The presence of the square in the formula defining a complex achimedean place is perhaps at the origin of the widely accepted convention (since Hasse) that in a relative extension $K/F$, a real place of $F$ which become complex in $K$ is called ramified, with ramification index 2. But this is not undisputable. Instead of "ramification", some authors (e.g. G. Gras in his book CFT: from theory to practice, Springer 2003) advocate the more neutral word "complexification" (of a real place).
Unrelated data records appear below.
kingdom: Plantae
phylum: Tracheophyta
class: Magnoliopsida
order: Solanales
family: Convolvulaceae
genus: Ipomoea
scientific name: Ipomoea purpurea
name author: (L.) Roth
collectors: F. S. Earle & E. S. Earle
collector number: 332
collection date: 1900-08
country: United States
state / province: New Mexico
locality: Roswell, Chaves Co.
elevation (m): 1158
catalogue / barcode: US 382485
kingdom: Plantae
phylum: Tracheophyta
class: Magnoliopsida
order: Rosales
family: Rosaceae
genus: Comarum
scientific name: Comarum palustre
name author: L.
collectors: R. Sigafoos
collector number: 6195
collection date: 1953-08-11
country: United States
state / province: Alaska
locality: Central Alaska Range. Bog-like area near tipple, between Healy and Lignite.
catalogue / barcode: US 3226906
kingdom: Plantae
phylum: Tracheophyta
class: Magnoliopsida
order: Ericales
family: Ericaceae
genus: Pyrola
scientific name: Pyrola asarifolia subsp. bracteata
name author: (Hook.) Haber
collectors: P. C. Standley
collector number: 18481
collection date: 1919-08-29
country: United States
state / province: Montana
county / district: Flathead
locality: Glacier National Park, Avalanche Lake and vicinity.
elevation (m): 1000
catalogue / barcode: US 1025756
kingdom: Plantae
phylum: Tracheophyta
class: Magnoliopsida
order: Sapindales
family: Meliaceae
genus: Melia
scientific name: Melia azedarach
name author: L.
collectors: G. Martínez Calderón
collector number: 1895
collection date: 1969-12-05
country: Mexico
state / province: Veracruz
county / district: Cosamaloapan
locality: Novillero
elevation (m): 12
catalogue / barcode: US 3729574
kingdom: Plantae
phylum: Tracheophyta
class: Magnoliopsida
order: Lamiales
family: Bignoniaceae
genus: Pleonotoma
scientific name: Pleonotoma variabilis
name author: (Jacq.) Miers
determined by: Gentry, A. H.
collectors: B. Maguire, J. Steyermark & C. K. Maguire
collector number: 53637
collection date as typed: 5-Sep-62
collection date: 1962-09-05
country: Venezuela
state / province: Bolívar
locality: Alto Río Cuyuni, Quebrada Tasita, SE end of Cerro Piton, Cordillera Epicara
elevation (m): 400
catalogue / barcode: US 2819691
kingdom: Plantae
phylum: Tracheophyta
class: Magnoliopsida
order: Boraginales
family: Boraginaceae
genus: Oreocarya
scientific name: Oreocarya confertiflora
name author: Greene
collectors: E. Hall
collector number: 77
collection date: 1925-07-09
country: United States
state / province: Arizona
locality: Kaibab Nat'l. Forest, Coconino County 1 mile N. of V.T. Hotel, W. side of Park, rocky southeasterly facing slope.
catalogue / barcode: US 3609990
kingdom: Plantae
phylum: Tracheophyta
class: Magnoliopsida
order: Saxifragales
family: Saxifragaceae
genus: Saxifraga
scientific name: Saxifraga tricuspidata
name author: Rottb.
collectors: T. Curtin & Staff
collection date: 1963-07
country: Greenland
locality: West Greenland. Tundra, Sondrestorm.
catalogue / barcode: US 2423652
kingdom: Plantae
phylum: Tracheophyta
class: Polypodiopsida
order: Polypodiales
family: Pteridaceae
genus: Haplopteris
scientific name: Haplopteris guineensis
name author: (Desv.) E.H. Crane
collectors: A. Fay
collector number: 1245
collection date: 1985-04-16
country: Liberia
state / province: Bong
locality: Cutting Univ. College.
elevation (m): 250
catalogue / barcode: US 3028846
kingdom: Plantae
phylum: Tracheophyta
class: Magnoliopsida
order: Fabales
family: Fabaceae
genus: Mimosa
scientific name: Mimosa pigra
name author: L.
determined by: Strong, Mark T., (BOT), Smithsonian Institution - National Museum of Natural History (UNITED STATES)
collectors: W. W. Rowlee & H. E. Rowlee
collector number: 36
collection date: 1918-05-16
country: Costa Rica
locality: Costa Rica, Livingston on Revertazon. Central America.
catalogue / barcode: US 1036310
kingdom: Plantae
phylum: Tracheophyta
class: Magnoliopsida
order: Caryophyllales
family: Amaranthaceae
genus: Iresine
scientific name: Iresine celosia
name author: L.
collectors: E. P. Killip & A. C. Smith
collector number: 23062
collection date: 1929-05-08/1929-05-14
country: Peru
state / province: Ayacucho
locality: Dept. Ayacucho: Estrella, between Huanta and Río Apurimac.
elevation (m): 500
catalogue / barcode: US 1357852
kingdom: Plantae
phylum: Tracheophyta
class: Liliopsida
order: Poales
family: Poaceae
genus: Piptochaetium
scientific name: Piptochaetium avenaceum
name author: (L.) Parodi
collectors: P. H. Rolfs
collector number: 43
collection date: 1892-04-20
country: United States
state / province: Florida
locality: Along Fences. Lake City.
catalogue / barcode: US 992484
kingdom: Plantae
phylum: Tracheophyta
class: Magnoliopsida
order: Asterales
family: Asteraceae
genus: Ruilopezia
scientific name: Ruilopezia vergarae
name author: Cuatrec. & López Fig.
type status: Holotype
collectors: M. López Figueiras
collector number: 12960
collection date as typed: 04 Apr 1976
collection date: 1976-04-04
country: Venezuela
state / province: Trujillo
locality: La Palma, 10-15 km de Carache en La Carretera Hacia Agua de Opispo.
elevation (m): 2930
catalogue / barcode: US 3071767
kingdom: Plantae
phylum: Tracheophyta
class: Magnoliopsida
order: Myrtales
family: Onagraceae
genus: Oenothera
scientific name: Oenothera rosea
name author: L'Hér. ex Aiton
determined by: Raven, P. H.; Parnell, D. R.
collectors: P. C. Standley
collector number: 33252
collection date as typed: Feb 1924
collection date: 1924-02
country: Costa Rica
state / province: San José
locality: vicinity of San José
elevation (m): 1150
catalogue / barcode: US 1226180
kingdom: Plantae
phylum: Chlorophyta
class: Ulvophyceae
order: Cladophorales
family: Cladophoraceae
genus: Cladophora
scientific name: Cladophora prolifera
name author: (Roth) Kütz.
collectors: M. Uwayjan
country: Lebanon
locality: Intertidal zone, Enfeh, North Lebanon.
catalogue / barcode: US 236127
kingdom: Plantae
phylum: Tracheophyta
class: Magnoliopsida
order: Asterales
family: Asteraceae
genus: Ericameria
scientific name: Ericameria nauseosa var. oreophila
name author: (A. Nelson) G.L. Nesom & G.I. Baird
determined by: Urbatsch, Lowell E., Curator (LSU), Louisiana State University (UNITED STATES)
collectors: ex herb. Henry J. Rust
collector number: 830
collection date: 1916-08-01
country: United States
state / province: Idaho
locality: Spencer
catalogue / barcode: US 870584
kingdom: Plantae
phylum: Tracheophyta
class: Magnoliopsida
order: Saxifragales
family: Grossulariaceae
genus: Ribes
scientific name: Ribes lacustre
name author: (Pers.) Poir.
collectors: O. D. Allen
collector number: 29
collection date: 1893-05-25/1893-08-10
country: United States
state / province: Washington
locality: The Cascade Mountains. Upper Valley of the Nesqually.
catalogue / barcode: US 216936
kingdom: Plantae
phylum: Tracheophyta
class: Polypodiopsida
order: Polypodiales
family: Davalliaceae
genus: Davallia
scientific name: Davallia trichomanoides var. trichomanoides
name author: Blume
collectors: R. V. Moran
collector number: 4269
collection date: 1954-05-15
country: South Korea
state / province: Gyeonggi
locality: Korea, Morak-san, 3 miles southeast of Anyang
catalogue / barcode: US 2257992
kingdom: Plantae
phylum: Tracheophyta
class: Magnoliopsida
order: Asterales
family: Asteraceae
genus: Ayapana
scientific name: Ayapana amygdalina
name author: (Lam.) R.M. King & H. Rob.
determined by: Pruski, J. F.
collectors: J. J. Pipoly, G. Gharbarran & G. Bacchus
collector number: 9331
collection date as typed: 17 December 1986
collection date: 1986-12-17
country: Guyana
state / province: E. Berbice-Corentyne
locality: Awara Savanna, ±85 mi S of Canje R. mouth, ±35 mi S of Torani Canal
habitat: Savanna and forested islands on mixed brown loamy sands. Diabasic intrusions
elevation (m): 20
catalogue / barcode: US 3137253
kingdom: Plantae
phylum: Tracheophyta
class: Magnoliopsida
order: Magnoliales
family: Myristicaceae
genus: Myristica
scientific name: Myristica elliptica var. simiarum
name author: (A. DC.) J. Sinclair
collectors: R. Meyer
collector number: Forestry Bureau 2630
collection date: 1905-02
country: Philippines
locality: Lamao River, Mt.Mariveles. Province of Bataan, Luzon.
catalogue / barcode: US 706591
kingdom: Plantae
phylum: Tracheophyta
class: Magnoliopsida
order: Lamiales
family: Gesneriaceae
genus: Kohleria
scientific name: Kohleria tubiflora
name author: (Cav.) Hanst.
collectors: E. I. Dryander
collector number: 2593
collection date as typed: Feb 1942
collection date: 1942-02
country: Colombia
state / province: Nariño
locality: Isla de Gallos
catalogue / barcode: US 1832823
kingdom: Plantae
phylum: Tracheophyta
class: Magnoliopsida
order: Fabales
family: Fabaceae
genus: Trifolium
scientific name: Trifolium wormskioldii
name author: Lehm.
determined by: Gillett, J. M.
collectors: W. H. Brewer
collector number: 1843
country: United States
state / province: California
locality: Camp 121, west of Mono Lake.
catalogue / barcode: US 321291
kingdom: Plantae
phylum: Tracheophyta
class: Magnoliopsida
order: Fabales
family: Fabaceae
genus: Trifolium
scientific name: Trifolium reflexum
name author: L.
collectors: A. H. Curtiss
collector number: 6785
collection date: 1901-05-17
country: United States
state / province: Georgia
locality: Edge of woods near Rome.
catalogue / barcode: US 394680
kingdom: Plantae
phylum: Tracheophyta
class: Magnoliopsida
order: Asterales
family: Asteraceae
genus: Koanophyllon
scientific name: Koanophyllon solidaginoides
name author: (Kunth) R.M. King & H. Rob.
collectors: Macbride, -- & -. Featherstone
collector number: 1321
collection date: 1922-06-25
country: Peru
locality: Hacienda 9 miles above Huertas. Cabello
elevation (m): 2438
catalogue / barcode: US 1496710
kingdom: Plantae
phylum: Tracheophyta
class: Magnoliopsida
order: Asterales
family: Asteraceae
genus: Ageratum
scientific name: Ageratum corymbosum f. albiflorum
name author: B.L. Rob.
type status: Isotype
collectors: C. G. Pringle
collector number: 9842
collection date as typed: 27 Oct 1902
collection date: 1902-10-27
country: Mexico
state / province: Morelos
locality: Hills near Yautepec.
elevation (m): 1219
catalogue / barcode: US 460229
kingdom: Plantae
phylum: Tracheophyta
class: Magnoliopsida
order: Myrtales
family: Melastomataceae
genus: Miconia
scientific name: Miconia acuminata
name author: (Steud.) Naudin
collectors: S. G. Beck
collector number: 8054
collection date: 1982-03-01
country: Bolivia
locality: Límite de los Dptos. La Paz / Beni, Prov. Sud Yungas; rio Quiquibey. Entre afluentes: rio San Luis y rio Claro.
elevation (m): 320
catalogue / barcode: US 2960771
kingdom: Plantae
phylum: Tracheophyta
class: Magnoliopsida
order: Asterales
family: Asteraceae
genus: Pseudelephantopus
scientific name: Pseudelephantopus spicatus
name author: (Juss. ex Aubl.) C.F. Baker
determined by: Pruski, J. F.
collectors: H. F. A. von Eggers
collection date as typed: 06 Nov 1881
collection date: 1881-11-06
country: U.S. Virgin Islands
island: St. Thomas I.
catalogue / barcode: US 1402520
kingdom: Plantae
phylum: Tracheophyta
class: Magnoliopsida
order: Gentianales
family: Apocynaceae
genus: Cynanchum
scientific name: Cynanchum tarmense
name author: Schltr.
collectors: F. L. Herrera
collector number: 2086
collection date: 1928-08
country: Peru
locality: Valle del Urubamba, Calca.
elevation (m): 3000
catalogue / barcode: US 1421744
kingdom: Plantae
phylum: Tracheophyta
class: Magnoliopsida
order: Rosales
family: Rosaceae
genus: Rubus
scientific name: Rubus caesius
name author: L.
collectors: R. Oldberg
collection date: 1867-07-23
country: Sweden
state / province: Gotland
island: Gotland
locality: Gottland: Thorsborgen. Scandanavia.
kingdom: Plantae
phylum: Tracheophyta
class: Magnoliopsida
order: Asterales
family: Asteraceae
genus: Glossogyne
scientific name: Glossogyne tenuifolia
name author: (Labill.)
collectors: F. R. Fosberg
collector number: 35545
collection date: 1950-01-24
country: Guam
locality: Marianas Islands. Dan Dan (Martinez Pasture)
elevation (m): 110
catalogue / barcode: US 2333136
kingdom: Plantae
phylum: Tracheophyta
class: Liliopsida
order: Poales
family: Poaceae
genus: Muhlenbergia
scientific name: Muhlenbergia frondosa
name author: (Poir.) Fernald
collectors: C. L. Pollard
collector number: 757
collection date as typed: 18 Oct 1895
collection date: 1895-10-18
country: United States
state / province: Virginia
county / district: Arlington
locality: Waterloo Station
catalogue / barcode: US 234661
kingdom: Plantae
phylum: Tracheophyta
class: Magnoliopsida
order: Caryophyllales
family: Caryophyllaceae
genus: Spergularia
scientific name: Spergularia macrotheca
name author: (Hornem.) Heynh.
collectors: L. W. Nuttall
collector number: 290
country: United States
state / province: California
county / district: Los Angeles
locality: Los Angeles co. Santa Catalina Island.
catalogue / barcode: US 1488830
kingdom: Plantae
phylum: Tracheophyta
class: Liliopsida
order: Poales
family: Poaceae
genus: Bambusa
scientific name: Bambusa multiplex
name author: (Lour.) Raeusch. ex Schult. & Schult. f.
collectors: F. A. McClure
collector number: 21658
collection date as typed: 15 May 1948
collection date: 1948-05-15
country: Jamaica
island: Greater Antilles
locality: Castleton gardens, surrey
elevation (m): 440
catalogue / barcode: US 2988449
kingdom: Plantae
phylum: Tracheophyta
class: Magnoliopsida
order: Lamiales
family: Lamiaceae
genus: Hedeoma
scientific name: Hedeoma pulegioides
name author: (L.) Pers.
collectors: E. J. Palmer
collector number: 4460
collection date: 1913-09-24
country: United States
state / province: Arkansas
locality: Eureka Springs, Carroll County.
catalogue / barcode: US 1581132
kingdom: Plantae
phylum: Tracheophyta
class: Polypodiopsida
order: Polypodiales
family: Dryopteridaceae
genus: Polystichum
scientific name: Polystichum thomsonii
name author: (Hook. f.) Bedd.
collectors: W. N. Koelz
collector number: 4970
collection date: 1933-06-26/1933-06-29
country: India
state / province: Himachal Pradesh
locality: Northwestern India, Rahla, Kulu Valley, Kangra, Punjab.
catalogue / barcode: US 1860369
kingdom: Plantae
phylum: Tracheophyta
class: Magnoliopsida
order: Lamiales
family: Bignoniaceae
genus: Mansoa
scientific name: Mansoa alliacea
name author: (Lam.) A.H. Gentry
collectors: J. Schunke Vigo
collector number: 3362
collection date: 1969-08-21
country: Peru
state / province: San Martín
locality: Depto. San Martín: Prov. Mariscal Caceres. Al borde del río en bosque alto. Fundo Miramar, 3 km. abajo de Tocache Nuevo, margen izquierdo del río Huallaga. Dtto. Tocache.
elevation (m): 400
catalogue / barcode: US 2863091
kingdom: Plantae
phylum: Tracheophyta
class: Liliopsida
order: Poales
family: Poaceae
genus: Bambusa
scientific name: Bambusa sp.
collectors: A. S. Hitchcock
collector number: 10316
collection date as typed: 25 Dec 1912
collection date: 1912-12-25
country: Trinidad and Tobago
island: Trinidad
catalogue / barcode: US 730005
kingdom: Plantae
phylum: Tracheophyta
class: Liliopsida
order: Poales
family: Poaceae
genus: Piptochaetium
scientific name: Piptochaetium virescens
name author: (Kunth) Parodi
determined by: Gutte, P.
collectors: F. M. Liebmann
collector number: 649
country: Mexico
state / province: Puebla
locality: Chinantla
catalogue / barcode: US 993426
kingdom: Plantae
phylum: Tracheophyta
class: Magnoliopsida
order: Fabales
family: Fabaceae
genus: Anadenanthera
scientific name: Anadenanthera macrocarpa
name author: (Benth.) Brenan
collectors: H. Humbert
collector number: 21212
In analogy with the vocabulary for a local extension $L_w / K_v$ obtained by completing a global $L/K$, there is no doubt that the case ${\mathbf R / \mathbf R}$ for the place $\infty$ should be called "totally decomposed". But the conventional systematic terminology "ramified" for the case ${\mathbf C / \mathbf R}$ leads to undue complications, e.g. in the formulation of the main theorems of CFT. Consider for instance $K = \mathbf Q (\zeta_m)$ , of which the "natural" conductor should be $m$, whereas in the classical formulation of CFT in terms of ray class fields, this conductor is actually the modulus $(m). \infty$. More seriously, in the part of CFT which deals with abelian extensions with restricted ramification, more precisely unramified outside $S$ and totally decomposed inside $T$, $S$ and $T$ being two finite disjoint sets of places of the base field (op. cit. chapter III), the so called Spiegelungsatz (reflection theorem) exchanges among other things the real infinite places and the real infinite places outside $S$, which renders the statements a bit messy when sticking to the usual convention.
Mysterious with no context, isn’t it. Here’s the context, though:
In Arithmetic, one often tries to handle the archimedean absolute value of $\Bbb Q$ in a manner as nearly parallel as possible to the treatment of the nonarchimedean absolute values. These latter are in one-to-one correspondence with the prime integers, while for consistency’s sake, one refers to the archimedean absolute value as “infinity”, $\infty$, and one may even call it “the infinite prime”.
Now, in a finite extension $K$ of $\Bbb Q$, each finite prime $p$ splits into a certain number $n_p$ of primes; this $n_p$ may be interpreted as the number of different $p$-adic absolute values on $K$ that extend the $p$-adic absolute value on $\Bbb Q$. In the same way, one asks for the number of archimedean absolute values that there are on $K$. The simple way of looking at it is that if $f(X)$ is the minimal polynomial for a generating element of $K$ over $\Bbb Q$, you factor $f$ into real-irreducible factors. There will be $r_1$ linears, and $r_2$ quadratic ones. (In case the extension is normal, one of these two numbers will be zero.) At any rate, $[K:\Bbb Q]=r_1+2r_2$.
Finally, one says that an archimedean absolute value is ramified in an extension $K\supset F$ if it’s complex in $K$ but restricts to a real absolute value in $F$. That is, the respective completions are $\Bbb C$ and $\Bbb R$. The ramification degree is $2$ in this case, $1$ in all other cases.